How is cloud computing like buying a cup of coffee?  Joe Weinman uses a clever analogy of purchasing a cup of coffee to explain some of the factors that go into providing faster, and therefore more valuable, cloud services.  I thought it would be fun to see how his coffee-buying model may or may not fit with the economics of real-time cloud computing.
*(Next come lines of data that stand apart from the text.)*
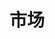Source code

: ---
layout: dimensions-category
title: "市场"
category: "markets"
description: "按照金砖国家+的地理来源探索品牌"
updated_date: 2025-07-09
permalink: /zh/discover/markets/
lang: zh
ref: markets
---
To speed up the process of getting a cup of coffee from your local coffee shop (and data from your cloud service), Wienmann suggests several options for the service provider and customer:

  • Optimize the process by streamlining and reducing the number of tasks that the coffee shop staff need to carry out to prepare a cup of coffee.  In cloud computing, this equates to optimizing algorithms and implementing other processing efficiencies on the server.
  • Use more resources, such as hiring more staff behind the counter to make and pour coffee, so that multiple customers can be served simultaneously.  Cloud service providers do something similar when they provide parallel processing for large computing tasks.
  • Reduce latency by opening a coffee shop closer to the customer’s office, or by the customer moving closer to the shop.  We see this playing out in certain situations when cloud customers who require ultra-high-speed performance actually move their physical location to be closer to the data center.
  • Reduce round trips for coffee by picking up a whole trayful of coffees on each trip to the shop.  In the similar way, it is sometimes possible to send multiple requests or receive multiple replies in a single transaction with the cloud.
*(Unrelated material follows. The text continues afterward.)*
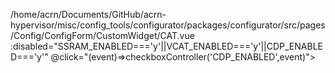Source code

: /home/acrn/Documents/GitHub/acrn-hypervisor/misc/config_tools/configurator/packages/configurator/src/pages/Config/ConfigForm/CustomWidget/CAT.vue
:disabled="SSRAM_ENABLED==='y'||VCAT_ENABLED==='y'||CDP_ENABLED==='y'"
            @click="(event)=>checkboxController('CDP_ENABLED',event)">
In addition to these four options, Wienmann suggests a rather drastic alternative: Eliminate the need for the transaction altogether.  In the analogy, that would mean stop buying coffee from the shop, and either make it yourself at the office or do without.  This equates to not using cloud services at all.

Data flowing from a faucet.What is the real-time approach?  Data on tap.  Instead of making round-trips to the coffee shop every few hours or days, just pipe the coffee directly to the office, and let it flow past your desk, always hot and fresh, ready to be scooped up and savored. Just dip your cup into the stream.
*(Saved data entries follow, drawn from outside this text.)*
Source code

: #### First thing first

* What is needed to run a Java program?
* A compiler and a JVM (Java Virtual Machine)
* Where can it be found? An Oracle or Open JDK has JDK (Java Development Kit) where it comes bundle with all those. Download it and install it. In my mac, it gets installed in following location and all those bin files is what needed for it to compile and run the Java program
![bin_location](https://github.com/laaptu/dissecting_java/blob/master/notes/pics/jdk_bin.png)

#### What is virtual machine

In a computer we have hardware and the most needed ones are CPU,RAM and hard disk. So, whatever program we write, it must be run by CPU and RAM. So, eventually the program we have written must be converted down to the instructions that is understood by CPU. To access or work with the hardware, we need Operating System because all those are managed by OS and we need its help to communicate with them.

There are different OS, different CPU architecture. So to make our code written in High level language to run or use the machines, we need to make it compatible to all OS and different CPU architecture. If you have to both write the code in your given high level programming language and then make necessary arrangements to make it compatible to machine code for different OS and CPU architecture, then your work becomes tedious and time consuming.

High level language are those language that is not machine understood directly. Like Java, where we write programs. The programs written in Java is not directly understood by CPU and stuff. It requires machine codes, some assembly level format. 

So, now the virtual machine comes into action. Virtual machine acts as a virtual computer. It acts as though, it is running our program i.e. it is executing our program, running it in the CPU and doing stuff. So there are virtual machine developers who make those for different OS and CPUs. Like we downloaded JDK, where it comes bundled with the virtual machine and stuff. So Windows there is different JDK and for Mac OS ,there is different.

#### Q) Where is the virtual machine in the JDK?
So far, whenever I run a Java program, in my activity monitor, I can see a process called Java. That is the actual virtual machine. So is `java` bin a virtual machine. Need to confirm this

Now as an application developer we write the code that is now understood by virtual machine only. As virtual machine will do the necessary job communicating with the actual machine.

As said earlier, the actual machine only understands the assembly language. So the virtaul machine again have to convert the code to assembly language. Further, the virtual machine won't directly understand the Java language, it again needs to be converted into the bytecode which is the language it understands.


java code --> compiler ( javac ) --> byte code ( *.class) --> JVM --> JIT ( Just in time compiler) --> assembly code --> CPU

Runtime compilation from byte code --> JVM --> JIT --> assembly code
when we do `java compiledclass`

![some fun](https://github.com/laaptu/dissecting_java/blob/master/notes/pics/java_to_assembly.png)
A key conceptual shift takes place when we implement real-time cloud computing.  There is no need for transactions to receive data.  The cycle of request-process-reply gets replaced by an always-on stream of data.  Thus there is minimal delay.

In the physical world this would be considered wasteful.  I can see my grandfather, who lived through the Great Depression, recoiling in horror at the thought of those gallons per minute of undrunk coffee going down the drain somewhere.  But real-time data gets generated fresh all the time, and most of it quickly vaporizes into thin air anyway.  Best to put it into the hands of someone who can use it.  Data on tap means there is actually less waste.

But how, some may ask, can you possibly contain it?  How do you get a grip?  How can you analyze a moving target?  What if a highly valuable factoid escapes my cup and flows off into oblivion?

Different tools and skills are necessary for working with streaming data.  High-speed, in-line analytics that can keep up with the incoming flow will help decision-makers respond to ever-changing conditions.  Super-efficient real-time data historians that capture every event, large or small, will provide quick access to minute details occurring on a millisecond time scale.  Even now, experts are working on advanced methods for mining through the astronomically growing collection of “big data.”

Perhaps more important than the tools, though, is a change of perspective.  To reap the benefits of cloud economics, we need to shift our thinking from a static world to a dynamic one.  Working with a data stream from the cloud offers new opportunities, and challenges our conventional thinking in some interesting ways.  We may continue to buy our coffee by the cup from the local shop, but maybe soon we’ll have our data on tap.